The third gift from my Dad that I’ll carry with me is a sacred relationship with money. From giving out chocolate gold coins and piggy banks on take-your-parent-to-school-day, to giving free tamagotchi toys to any kid who opened up their first bank account, to hiring all of the soccer moms to work part time at his bank, Dad always made money feel fun and magical. I have only really recently come to understand how much of a money magician he really was, not only because he came from nothing and built real wealth for his family, but because at his core, what motivated him to become wealthy was his desire to be generous, and his desire to empower generosity in others. His magic was in creating such a loving relationship with lenders and friends that they felt deeply personally motivated to do right by him. Many of us have seen how money can bring out the worst in people; how it can bring them further from their heart. But it was my Dad’s heart-forward approach to banking that not only made him successful, but legendary. His way was the way of the King, and it is a lesson I will carry with me forever.
The fourth gift my dad gave to me is something that every father will inevitably give to their daughter. As daughters, we look directly to our fathers for insight into how we deserve to be treated by men. From sending flowers to my classroom on Valentine’s Day each year, to never missing a recital, volleyball game, or daddy-daughter dance, to gently brushing my hair after the bath and being home every night for dinner, I always felt loved, cherished, seen, and prioritized by my Dad. I also witnessed him as he deeply loved two women throughout the course of his life. First, my mother, the equally powerful other half of their incredibly fruitful partnership. It was her presence, power, and belief in him that directly supported his success at the bank, and he knew it. I grew up as a young girl witnessing him choosing beautiful gifts for her, telling her he loved her daily, and kissing her properly in front of us every morning before leaving for work. He outwardly admired her beauty, did his part around the house, and came home every night ready to be present with us.

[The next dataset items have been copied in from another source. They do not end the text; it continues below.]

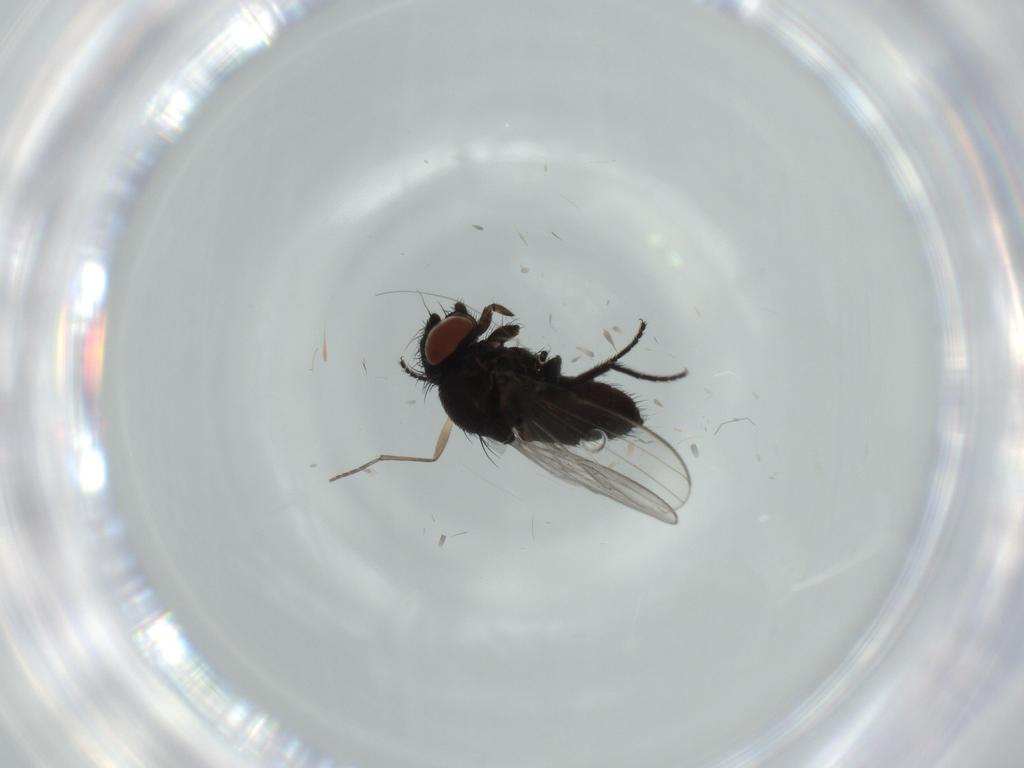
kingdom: Animalia
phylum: Arthropoda
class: Insecta
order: Diptera
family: Milichiidae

Amidst a difficult chapter, Dad’s college love Genna re-entered his life, reigniting a light within him that had very obviously gone out. It has been a huge gift to witness their love, and how it withstood many challenges. Together they taught me that making a difficult decision is sometimes the right thing to do in service of our own happiness. And to me, there is no testament to the deservedness of their love more profound than the way Genna has shown up for my Dad in this last year of his life. Her unwavering devotion to him, and how supported he felt by her fighting his illness has deeply moved me to a new understanding of what soulmate love really looks like.
The fifth and final gift from Dad that I’ll share culminated in his final days on earth, as it relates to the spiritual part of his nature. Many of us remember Dad sitting in the pews at church heckling the altar servers as they walked in procession, goofing around and trying to get them to laugh. But what many of you might not know, is that he would often talk to me about the sermons that Father Dunn gave. If the Dunnster was speaking, Dad listened every time. And, this is a true story—Dad was an avid golfer but his very first hole-in-one that he ever shot in his life was when he took two priests out to play 18 holes.

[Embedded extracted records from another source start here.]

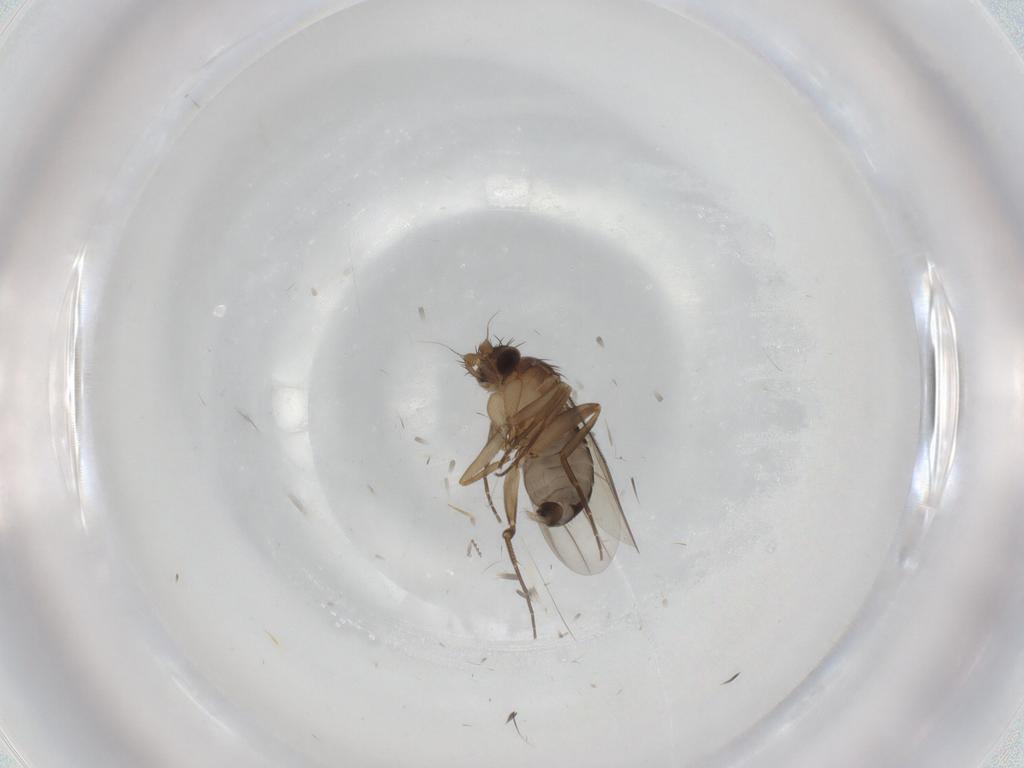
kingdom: Animalia
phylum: Arthropoda
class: Insecta
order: Diptera
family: Phoridae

Genna organized for two chaplains to come pray over Dad during his final days, and while he wasn’t able to speak or open his eyes, I noticed a clear change in his breath after each prayer was said. In those last days, he was seemingly hanging on by a thread, to the point where I was a bit worried about what might be preventing him from letting go. But then, as what I perceive to have been his final gift to Genna, he held on until 30 minutes before their 6th grandchild, Genna’s daughter’s second son, was born. It was as if he waited for her to have a new joy to take his place. It rained for 3 straight days in the desert after Dad passed, as if the natural world was shedding tears along with all of us.
While I know that I’ve won the Dad lottery, I’ve heard it said that our souls choose our parents when we come to be born on earth. And as I looked out at the sea of 300+ people who attended his memorial, I feel so incredibly lucky to have come into this world to receive the special love of being my Dad’s first daughter, and his Dad’s first granddaughter. And while I am devastated that he won’t be there to one day dance with me on my wedding day, I know he left me with two incredible brothers to walk me down the aisle in his honor. Kit, there’s no one else with a more solid and trustworthy character than you that I will now count on as my father figure, and as my new emergency contact. And Bmr, you are the most worthy person on this planet to carry in your own way Dad’s name, his legacy, and his classy swagger. Witnessing your love for Maddie is a gift that reminds me of his love for me. Amy, the way you’ve served as the next evolution of Dad’s love for Mom humbles and inspires me more than you will ever know. And I am amazed at the grace and strength you have shown during this difficult time. Liz and Krista, thank you for holding it down at home so that all of us siblings could be together so much this year, despite the fact that you’ve been grieving this loss too. We’ve really needed you. And Genna, you are our bonus mom and Gigi, for life. I am so proud of our family, for all we’ve been through and for the way we have all shown up for Dad when it has mattered most.
And to all of you, his beloved friends, colleagues, and community, thank you for enriching his life. If I could share a wish, it would be to do what my 95 year old grandmother, Jean Kane did immediately upon hearing the news that my Dad was sick; to write down a few words, a story, or a letter of love for my Dad so that I can attempt to compile the essence of who he was and one day share it with my future children.
And Dad, I know that you’d hate the idea of us crying because we miss you. So I thought I’d close with a poem that brought me comfort ever since I faced losing you, when I first found out about your illness. I changed the words a bit to honour the times that I feel your presence most.
Do not stand at my grave and weep,
I am not there, I do not sleep.
I am the desert sunset glow;
I am the bear, the elk, the doe,
I am the swirl of Bailey’s cream,
I am the inappropriate political meme,
When you hike under desert sky
I am the creatures you walk by
The ones that slither, crawl, and hop
I am the view from the mountain top
When the summer storm rolls in
I am the awestruck child within
I am the scent of desert rain
I am a soul now free from pain
Do not stand at my grave and cry.
I am not there; I did not die.
And of course, I am not here to deny the reality that on the physical level, you did leave us, Dad. And I know that if grief is the price we must pay for love, there is not one person in this room who wouldn’t say that knowing you and loving you was worth it, no matter how high the interest rate. So rest peacefully now Dad, my fallen hero. We will all miss you but your incredible soul lives on within our hearts, within us kids, and among the forces of nature, forever.
I love you, Dad. I miss you. Happy 70th.